Malignancy Does not Affect Outcomes of Pharmacomechanical Thrombolysis in Acute Symptomatic Iliofemoral Deep Vein Thrombosis.

Ann Vasc Surg

Division of Vascular Surgery and Endovascular Therapy, Department of Surgery, Loyola University Medical Center, Maywood, IL. Electronic address:

Published: August 2018

AI Article Synopsis

  • - The study investigates the safety and effectiveness of pharmacomechanical thrombolysis (PMT) in patients with iliofemoral deep vein thrombosis (DVT), focusing on whether cancer patients have different outcomes compared to those without cancer.
  • - A total of 18 patients were analyzed, with findings indicating similar rates of venous patency and lysis achieved in both cancer and non-cancer groups, although stenting was more common in cancer patients.
  • - Follow-up results showed no recurrence of DVT in either group, suggesting that PMT can be safely performed in cancer patients without significantly compromising outcomes.

Article Abstract

Background: Cancer patients demonstrate increased risk for venous thromboembolism (VTE), VTE recurrence, and anticoagulation-associated bleeding. Pharmacomechanical thrombolysis (PMT) aand thrombectomy improves venous patency, venous valve function, and quality of life in patients with acute iliofemoral deep vein thrombosis (DVT). It remains unknown whether pharmacomechanical thrombolysis can be used safely in patients with active cancer. We hypothesized that perioperative and short-term outcomes of pharmacomechanical iliofemoral DVT thrombolysis would not differ between patients with cancer and those without cancer.

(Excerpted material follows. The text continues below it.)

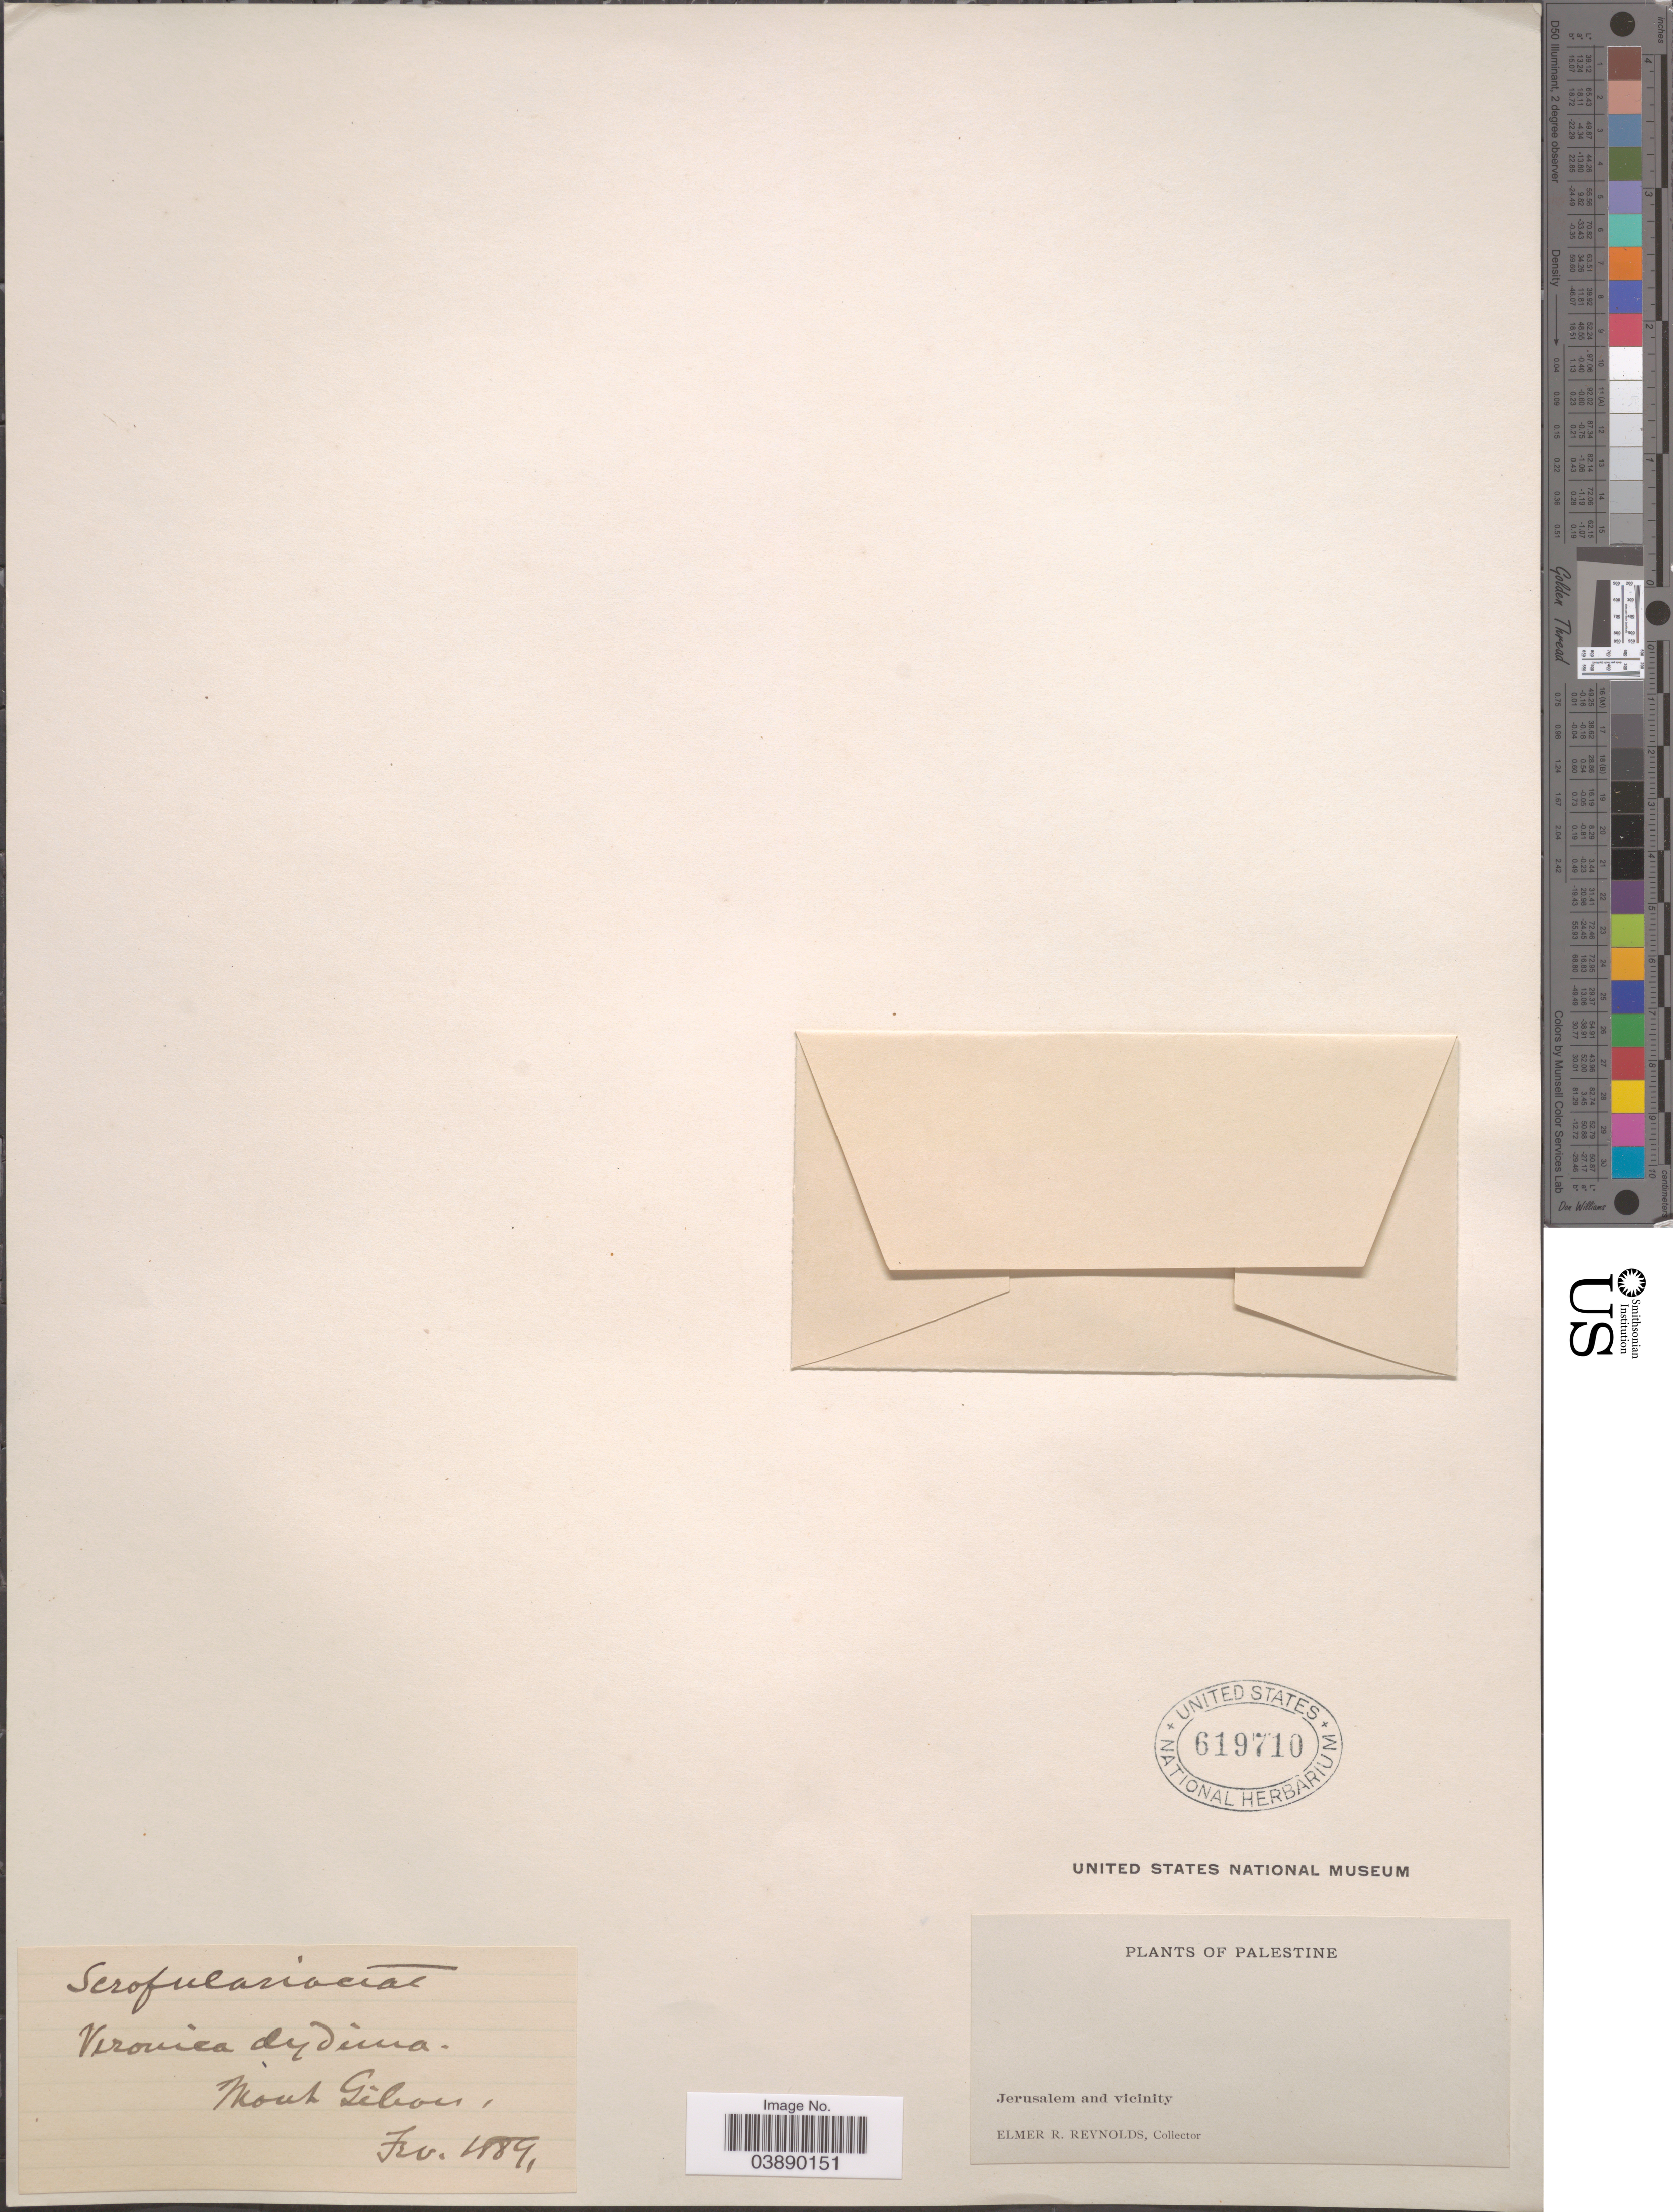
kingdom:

Methods: A retrospective chart review of consecutive patients with symptomatic iliofemoral DVT undergoing PMT by AngioJet Power Pulse spray and thrombectomy at a single tertiary care university institution between December 2013 and December 2016 was performed. Outcomes between patients with cancer and without cancer were compared.

Results: We identified 22 limbs in 18 consecutive patients: 6 patients (7 limbs) with cancer and 12 patients (15 limbs) without cancer. Between these groups, the mean age was 60.5 ± 4.3 vs. 53.8 ± 26.8 years, respectively (P = 0.5593), and females comprised 66.7% vs. 25.0%, respectively (P = 0.0878). No significant difference in inferior vena cava (IVC) involvement between the groups (57.1% vs. 53.3%, P = 0.8676) was noted. Grade II (50-94% lysis) and III (95% complete lysis) thrombus lysis with restoration of venous patency was achieved in both the groups. Overnight catheter-directed thrombolysis (CDT) was rarely used. Notably, stenting was more frequently employed in cancer patients than in those without cancer (57.1% vs. 13.3%, P = 0.0316). The mean duration of follow-up was 3.42 ± 4.41 months for the cancer group and 4.50 ± 2.43 months for the noncancer group (P = 0.5060). Overall outcomes were excellent as no patient in both the groups experienced recurrent DVT, major bleeding, or postthrombotic syndrome. There was no mortality associated with the endovascular thrombolysis procedures.

Conclusions: The results of our study suggest that the presence of malignancy does not affect short-term outcomes of endovascular thrombolytic therapy in symptomatic DVT. Further follow-up is needed to evaluate long-term outcomes.